Exhibitions Reviews

Reflections: Van Eyck and the Pre-Raphaelites – National Gallery, London

Let me save you the trouble of reading reviews when deciding whether to go and see this small exhibition at the National Gallery.  Critics don’t like it.  This review in the Guardian is particularly entertaining, and likens Pre-Raphaelite art in the UK’s regional gallery collections to a fatberg (I love a vicious review, don’t you?).  I thought it was a fairly good outing though, for the following reasons:

1. It was reasonably informative from a historical point of view.

The premise of the exhibition is the debt owed by the artists later known as the Pre-Raphaelite Brotherhood (Burne Jones, Millais, Holman Hunt and the like) to the National Gallery’s acquisition of The Arnolfini Marriage by Jan Van Eyck.  Once the property of the Spanish royal family, it exited this collection thanks to a Bonaparte, ended up in the hands of a Scottish soldier (not sure how) and was thence acquired by the National Gallery in 1842 as its first Netherlandish painting.

It turns out that, at the time, the students of the Royal Academy were housed in the other end of the National Gallery building, and were therefore able to come and study such works with ease.  The curators present some archival information on the painting’s reception and impact on artists, as well as a quote from Burne Jones himself, to make the argument that this very painting gave the rascally young Pre-Raphaelites something to study when rejecting the perceived constraints of the art of the Renaissance and beyond.  Some of the evidence is quite tenuous, for example the fact that both used mirrors and reflections in their paintings, but the detail about technique was interesting.  I’ve seen Mariana by Sir John Everett Millais several times, for example, but learning about the media used and the preparation of the wood as a painting surface lent my viewing experience new depth.  Also interesting (as a favourite theme of mine) is the life history of The Arnolfini Marriage itself, travelling from the Netherlands to Spain to influence Velasquez, and from there to the UK to become a favourite with the public and artists alike.

2. I quite like Pre-Raphaelites

Ok so this is more of a personal preference, but I do.  The touring of the Tate’s Pre-Raphaelite exhibition to the Dunedin Public Art Gallery in 2003 or thereabouts was a formative moment in my interest in art history, and several of these paintings are old friends from that show.  I find the characters of Morris, Rossetti, the wives and girlfriends and so on to be endearing if sometimes a bit ridiculous, and I rather like the rich colours and textures and romantic legends of their paintings.  So that was reason number two.

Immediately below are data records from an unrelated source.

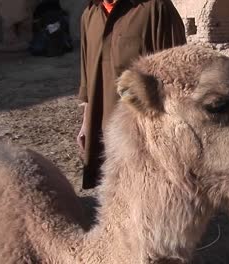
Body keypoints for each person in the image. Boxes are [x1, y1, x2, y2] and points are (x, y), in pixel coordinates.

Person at [77, 0, 186, 189]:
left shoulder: (155, 8)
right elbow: (87, 78)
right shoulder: (90, 15)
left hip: (145, 129)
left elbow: (176, 75)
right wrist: (86, 124)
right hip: (104, 127)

3. I didn’t have to pay to get in

ICOM cards (International Council of Museums) are a wonderful thing.  It makes a world of difference to one’s enjoyment of an exhibition (or at least to my enjoyment) whether a substantial entry charge has been handed over or not.  This particular exhibition costs £10 on weekdays and £12 at weekends (not a pricing model I’ve seen before, and hopefully not a new trend), which seems a little steep for a display mostly of works from the National Gallery itself and from the Tate.  There was another exhibition downstairs of Degas pastels which was a similar size and calibre but completely free, which seemed to me more reasonable.

If, like me, you want to get your money’s worth in a cultural outing, you may wish to wait a month and see The Arnolfini Marriage when it goes back out into the normal galleries, take special note of the mirror, and imagine yourself to be a young art student railing against the tyranny of Italian Renaissance art.  I imagine it will give much the same effect but be easier on the pocket.

So, dear readers, go to this one if you also like Pre-Raphaelites and are reasonably interested in the formation of historic collections, and particularly if you can get in for free.  If not, you could give it a miss, and read some of the reviews instead for entertainment!